Bu belirlemelerin, saptamaların ve öngörülerin paydaşı olmak, çağdaş, demokratik ve laik Türkiye Cumhuriyeti’ni ve gereklerini sahiplenmekten geçmektedir. Turnusol budur. Olup bitene dair algı ve davranma refleksinin kalitesi, bu kabulden beslenmeye bağlıdır.

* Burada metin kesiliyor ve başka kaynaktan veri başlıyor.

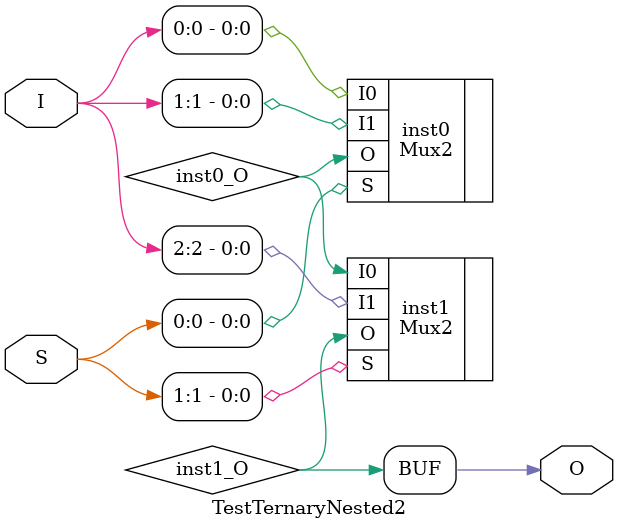
<source format=v>
module TestTernaryNested2 (input [2:0] I, input [1:0] S, output  O);
wire  inst0_O;
wire  inst1_O;
Mux2 inst0 (.I0(I[0]), .I1(I[1]), .S(S[0]), .O(inst0_O));
Mux2 inst1 (.I0(inst0_O), .I1(I[2]), .S(S[1]), .O(inst1_O));
assign O = inst1_O;
endmodule


</source>
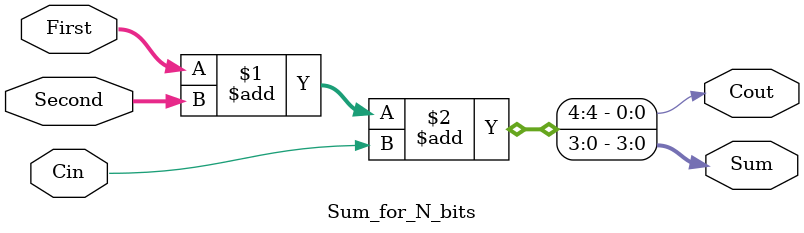
<source format=v>
module Sum_for_N_bits 
  	#(
   	 	parameter Width = 4
  	)
  	(
		input	[Width	-1:0] 		First		,
		input	[Width	-1:0]		Second		,
		input						Cin			,			
	
		output 	[Width	-1:0]		Sum			,
		output						Cout		    
  	);
  
  
	assign {Cout, Sum} = First + Second + Cin;
  
endmodule 
</source>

Bu ülkede herkes ve her şey, ne yaptığını, ne yapıyor olduğunu ve ne yapacağını ölçüp biçme, temize çekme ve davranma demlerinden geçmektedir. Hukuk, hukukçular ve hukuk kurumları, bu sürecin en önemli unsurlarıdır. Yalpalanmaktan sıyrılmak, adaletin kurum ve yaptırımlarıyla inandırıcılığını tesis etmek acil bir görev olarak durmaktadır. Son on, on beş yıl içinde, bu bağlamda yaşananlar, korkunç toplumsal travmalar olarak tarihe geçmiştir. Hukuk, öncelikle toplumsal kabul, vicdani inandırıcılık ve sürdürülebilirlik açısından, önündeki her türlü engeli kaldırmakla yükümlüdür. Bir ülke bunu başarmadıkça, demokratik ve çağdaş kimlik taşıdığını iddia edemez. Her yurttaşın birincil talebi ve ısrarı bu yolda olmalıdır.